> Work to do: Reproduce the passage of the Irwin Financial lawsuit article starting with "Jim Knauer, an" and going on through "to the suit.", word for word.

***** Document excerpt *****

Risky stuff, to be sure. And ultimately disastrous. The onset of the financial crisis in 2008 sent it into a tailspin, and a year later it failed—wiping away one of the most storied names in Hoosier banking.

Now, a federal bankruptcy trustee overseeing the liquidation of Columbus, Ind.-based Irwin Financial Corp., Irwin Union’s parent, wants a pound of flesh from the trio of executives who set the bank on the road to ruin.

The newly filed suit from Trustee Elliott Levin says that, as Irwin evolved from a “community banking operation to a large, complex nationwide banking enterprise,” CEO William Miller, Chief Financial Officer Gregory Ehlinger and Executive Vice President Thomas Washburn failed to put in place an adequate, company-wide risk-management system.

“The defendants allowed the various lines of business … to operate on a virtually autonomous basis without managing or understanding at the enterprise level the risks being undertaken by the various lines of business, resulting in an ultimately fatal concentration … of real estate loans,” the 41-page suit alleges.

Levin’s suit alleges breaches of fiduciary duty and seeks to collect more than $500 million.

“We made a complete investigation, and the complaint speaks for itself,” Levin told IBJ.

Jim Knauer, an Indianapolis attorney representing the three executives, noted that the suit includes no allegations of wrongdoing. He said Levin was overreaching by “attacking business judgments made during the worst recession during anyone’s memory.”

The suit says that Irwin Financial did not begin to develop an effective company-wide risk-management system until the middle of 2006, and “by that time it was too late to save [the company] from the looming freeze in the credit markets that attended the bursting of the real estate bubble.”

By 2005, so-called no-equity home loans made up 56 percent of Irwin Home Equity’s portfolio. Around the same time, commercial real estate loans to borrowers in the Midwest and West grew to 84 percent of the bank’s commercial loan portfolio, according to the suit.

***** Dataset entries *****

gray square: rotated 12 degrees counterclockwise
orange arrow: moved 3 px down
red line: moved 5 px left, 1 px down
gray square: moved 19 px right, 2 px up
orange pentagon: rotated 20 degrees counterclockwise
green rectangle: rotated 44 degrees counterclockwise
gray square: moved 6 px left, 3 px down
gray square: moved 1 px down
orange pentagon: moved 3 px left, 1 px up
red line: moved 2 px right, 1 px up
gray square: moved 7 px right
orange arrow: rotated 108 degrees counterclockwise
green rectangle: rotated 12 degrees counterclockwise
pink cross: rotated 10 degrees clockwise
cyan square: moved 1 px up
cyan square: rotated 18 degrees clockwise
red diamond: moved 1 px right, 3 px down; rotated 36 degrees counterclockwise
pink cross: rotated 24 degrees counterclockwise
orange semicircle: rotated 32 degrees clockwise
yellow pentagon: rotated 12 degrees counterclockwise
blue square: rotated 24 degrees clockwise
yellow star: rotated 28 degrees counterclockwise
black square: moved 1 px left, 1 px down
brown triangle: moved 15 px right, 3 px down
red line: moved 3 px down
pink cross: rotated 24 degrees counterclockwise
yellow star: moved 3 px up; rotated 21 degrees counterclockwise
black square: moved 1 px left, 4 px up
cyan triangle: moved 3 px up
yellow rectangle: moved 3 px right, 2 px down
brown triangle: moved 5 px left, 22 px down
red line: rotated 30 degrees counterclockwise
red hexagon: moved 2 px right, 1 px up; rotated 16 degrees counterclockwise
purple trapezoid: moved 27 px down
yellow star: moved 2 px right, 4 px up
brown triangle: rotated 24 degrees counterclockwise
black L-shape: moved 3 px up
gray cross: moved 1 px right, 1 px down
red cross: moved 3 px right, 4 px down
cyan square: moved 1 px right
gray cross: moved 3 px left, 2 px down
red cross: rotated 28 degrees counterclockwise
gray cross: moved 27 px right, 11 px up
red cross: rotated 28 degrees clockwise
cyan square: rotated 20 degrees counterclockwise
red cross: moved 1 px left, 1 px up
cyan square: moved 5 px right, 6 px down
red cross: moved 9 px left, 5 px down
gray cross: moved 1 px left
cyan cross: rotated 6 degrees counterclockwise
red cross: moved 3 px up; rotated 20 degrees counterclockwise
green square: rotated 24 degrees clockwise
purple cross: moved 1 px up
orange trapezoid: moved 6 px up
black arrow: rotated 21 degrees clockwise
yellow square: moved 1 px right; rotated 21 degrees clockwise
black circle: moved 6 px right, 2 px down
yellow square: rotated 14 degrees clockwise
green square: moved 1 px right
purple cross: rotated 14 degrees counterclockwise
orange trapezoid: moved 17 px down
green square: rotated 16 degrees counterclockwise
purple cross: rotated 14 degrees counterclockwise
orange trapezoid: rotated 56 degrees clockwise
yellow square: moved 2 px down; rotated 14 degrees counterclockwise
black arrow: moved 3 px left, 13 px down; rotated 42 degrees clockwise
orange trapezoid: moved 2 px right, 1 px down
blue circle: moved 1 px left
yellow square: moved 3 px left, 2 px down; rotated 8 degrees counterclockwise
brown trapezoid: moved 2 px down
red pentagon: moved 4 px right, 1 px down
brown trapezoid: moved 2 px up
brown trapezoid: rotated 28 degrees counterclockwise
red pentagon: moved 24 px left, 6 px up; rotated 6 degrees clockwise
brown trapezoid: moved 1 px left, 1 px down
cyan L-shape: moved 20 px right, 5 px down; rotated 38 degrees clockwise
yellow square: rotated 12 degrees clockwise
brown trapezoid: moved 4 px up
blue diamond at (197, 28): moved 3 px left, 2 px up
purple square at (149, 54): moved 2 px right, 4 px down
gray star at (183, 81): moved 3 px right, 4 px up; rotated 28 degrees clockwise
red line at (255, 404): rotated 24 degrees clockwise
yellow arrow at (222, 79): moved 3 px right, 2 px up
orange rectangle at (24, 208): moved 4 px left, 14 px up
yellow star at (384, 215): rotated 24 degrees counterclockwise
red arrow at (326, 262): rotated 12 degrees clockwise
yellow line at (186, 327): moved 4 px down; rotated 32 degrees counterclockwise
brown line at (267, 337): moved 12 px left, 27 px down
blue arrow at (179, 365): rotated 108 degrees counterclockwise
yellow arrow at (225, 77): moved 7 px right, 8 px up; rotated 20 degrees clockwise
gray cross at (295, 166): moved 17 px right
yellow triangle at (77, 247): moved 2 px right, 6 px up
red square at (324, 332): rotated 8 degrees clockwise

*****

> Task output:
Jim Knauer, an Indianapolis attorney representing the three executives, noted that the suit includes no allegations of wrongdoing. He said Levin was overreaching by “attacking business judgments made during the worst recession during anyone’s memory.”

The suit says that Irwin Financial did not begin to develop an effective company-wide risk-management system until the middle of 2006, and “by that time it was too late to save [the company] from the looming freeze in the credit markets that attended the bursting of the real estate bubble.”

By 2005, so-called no-equity home loans made up 56 percent of Irwin Home Equity’s portfolio. Around the same time, commercial real estate loans to borrowers in the Midwest and West grew to 84 percent of the bank’s commercial loan portfolio, according to the suit.